┌─ Artikel
Menteri Koordinator Bidang Pangan, Zulkifli Hasan (Zulhas), menekankan peran krusial ahli gizi dalam program Makan Bergizi Gratis (MBG). Menurutnya, kehadiran ahli gizi wajib untuk memastikan menu makanan dalam program tersebut terukur secara tepat dan memenuhi standar gizi yang dibutuhkan.
“MBG tetap dan wajib perlu profesi ahli gizi dalam penyelenggaraannya. Saya ulangi lagi, MBG perlu profesi ahli gizi,” tegas Zulhas usai bertemu dengan Persatuan Ahli Gizi (Persagi) di Kantor Kemenko Pangan, Jakarta Pusat, Rabu (19/11). Penegasan ini menunjukkan komitmen pemerintah untuk menghadirkan program MBG yang berkualitas dan berdampak positif bagi kesehatan masyarakat.
Selain fokus pada MBG, Zulhas juga mengajak para ahli gizi untuk turut serta mengawasi kualitas makanan yang beredar di masyarakat, terutama di lingkungan sekolah. Ia menyoroti peningkatan kasus penyakit gula, bahkan pada anak-anak, yang seringkali disebabkan oleh konsumsi minuman dan makanan manis yang berlebihan. “Kadang-kadang depan sekolah, (anak-anak minum) minuman yang begitu manis. Gula-gula dan sebagainya. Anak-anak ini suka kena penyakit gula,” ujarnya, menunjukkan keprihatinannya.
└─
┌─ Data yang Diberikan
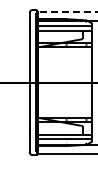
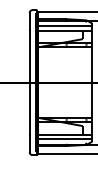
line at (67, 11): dashed -> solid
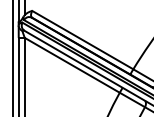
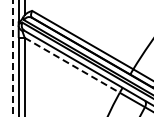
line at (12, 59): solid -> dashed
line at (72, 65): solid -> dashed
└─
— Yang Harus Dikerjakan —
Jawab pertanyaan berikut berdasarkan artikel.
(a) Dengan organisasi apa Zulhas bertemu di Kantor Kemenko Pangan?
(b) Menurut Zulhas, untuk apa kehadiran ahli gizi wajib dalam program MBG?
(c) Di lingkungan mana terutama Zulhas mengajak ahli gizi mengawasi kualitas makanan?

— Hasil Tugas —
(a) Persatuan Ahli Gizi (Persagi).
(b) Untuk memastikan menu makanan dalam program tersebut terukur secara tepat dan memenuhi standar gizi yang dibutuhkan.
(c) Di lingkungan sekolah.